PGI team conducts deep brain stimulation surgery to treat Parkinson’s disease symptoms

lucknow Updated: Jan 14, 2020 22:18 IST
Hindustantimes

The Sanjay Gandhi Post Graduate Institute of Medical Sciences (SGPGIMS), Lucknow, has become the second government institute of the country to successfully conduct deep brain stimulation surgery to reduce symptoms of Parkinson’s disease in a patient. Before this, the All India Institute of Medical Sciences (AIIMS) has conducted this operation.

The department of neurology and neurosurgery, SGPGIMS, conducted the 10-hour complex procedure on a 64-year-old patient on Sunday. The surgery was performed under the expert guidance of Dr Milind Debgaonkar from the United States of America.

Doctors at SGPGIMS said that the patient, a resident of Lucknow, was recovering fast. “The patient was unable to even pick up the toothbrush due to constant tremors. He couldn’t even stand properly. Now, many needy patients can get treated in Lucknow at affordable prices,” said Padma Shri Dr Sunil Pradhan, head, department of neurology, SGPGIMS.

Addressing the media after the surgery, Dr Pradhan said, “Deep brain stimulation (DBS) is a surgery to implant a device that sends electrical signals to brain areas which are responsible for body movement.”

Neurosurgeon Dr Sanjay Behari explained, “The electrodes are placed deep in the brain and are connected to a stimulator. Similar to a pacemaker, a neurostimulator uses electric pulses to regulate brain activity. This transmitter is placed inside the body. It has two types of batteries -- one is rechargeable and works for 25 years, while the other is one-time chargeable with a shelf life of three years.”

He said this surgery reduce symptoms such as tremors, slowness, stiffness and walking problems caused by Parkinson’s disease along with reducing the need for medication and improving one’s quality of life.

Surgeon Arun Srivastava said that DBS did not damage brain tissues. “So, if a better treatment option is available in future, the DBS procedure can be reversed,” he said.

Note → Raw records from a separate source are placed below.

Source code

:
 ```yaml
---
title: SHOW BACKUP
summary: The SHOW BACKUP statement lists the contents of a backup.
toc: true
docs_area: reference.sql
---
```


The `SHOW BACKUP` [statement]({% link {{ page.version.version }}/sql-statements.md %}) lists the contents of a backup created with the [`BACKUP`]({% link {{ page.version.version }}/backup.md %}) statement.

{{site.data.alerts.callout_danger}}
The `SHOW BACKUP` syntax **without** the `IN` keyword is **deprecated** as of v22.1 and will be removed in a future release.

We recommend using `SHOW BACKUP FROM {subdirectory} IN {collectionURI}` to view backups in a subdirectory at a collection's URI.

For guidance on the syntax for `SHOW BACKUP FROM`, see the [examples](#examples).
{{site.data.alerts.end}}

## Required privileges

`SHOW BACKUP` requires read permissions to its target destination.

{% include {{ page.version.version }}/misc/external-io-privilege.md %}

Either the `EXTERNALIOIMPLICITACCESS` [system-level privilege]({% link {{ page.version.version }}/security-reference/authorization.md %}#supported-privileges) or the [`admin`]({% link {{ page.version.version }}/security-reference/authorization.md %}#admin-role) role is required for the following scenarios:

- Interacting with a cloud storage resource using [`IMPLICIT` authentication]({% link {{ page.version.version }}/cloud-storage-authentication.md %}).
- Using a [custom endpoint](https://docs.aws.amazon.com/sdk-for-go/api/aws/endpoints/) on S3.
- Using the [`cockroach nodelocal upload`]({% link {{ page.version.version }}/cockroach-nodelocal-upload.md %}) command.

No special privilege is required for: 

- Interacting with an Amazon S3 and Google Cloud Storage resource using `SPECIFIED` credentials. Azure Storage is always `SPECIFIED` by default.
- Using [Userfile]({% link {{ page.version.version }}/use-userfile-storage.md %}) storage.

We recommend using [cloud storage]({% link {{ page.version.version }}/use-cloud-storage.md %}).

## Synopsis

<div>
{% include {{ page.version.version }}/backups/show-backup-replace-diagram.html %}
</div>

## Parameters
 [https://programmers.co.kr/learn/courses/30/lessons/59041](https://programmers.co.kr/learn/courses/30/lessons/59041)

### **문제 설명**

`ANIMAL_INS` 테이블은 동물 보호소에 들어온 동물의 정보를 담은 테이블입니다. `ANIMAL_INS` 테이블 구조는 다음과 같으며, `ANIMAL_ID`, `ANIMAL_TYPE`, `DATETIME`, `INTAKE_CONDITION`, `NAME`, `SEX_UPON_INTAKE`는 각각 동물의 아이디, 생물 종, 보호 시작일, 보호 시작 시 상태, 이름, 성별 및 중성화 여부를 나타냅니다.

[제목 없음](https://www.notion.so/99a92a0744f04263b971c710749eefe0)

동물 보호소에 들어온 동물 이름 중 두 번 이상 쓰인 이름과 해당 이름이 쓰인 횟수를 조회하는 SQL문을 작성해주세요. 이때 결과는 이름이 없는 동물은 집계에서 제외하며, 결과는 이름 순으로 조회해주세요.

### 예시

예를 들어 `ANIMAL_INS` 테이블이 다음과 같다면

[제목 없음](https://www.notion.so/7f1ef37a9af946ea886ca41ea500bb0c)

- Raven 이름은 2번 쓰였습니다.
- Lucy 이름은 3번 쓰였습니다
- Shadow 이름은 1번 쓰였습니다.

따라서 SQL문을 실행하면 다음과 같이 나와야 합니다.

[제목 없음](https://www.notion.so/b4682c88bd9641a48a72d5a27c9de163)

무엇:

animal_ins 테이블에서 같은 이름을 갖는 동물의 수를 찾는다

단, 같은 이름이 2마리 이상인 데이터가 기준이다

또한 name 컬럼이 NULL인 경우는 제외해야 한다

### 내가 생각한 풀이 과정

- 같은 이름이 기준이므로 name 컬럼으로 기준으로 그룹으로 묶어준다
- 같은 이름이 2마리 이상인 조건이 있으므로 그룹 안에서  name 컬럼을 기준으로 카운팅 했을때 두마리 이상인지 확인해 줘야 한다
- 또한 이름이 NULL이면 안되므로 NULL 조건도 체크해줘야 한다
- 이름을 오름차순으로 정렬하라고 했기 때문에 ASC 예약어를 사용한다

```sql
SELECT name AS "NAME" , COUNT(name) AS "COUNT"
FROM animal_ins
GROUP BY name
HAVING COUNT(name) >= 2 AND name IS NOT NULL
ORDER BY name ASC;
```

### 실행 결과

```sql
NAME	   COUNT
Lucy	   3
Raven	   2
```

Dr Milind Debgaonkar explained further, “Depending on the symptoms, electrodes are placed in a specific area of the brain through small holes made at the top of the skull. The electrodes are connected by long wires that travel under the skin and down the neck to a battery-powered pacemaker under the skin of the chest. When turned on, the stimulator sends electrical pulses to block the faulty nerve signals causing tremors, rigidity and other symptoms.The neurostimulator is placed under the skin of the chest, below the collarbone, or in the abdomen.”

Apart from these doctors, Dr Pawan, Dr Ved Prakash, Dr KK Das, Dr Ruchika Tandon, anaesthesia expert Dr Devendra Gupta and Dr Atul Sonkar of transfusion medicine were a part of the team that conducted the procedure.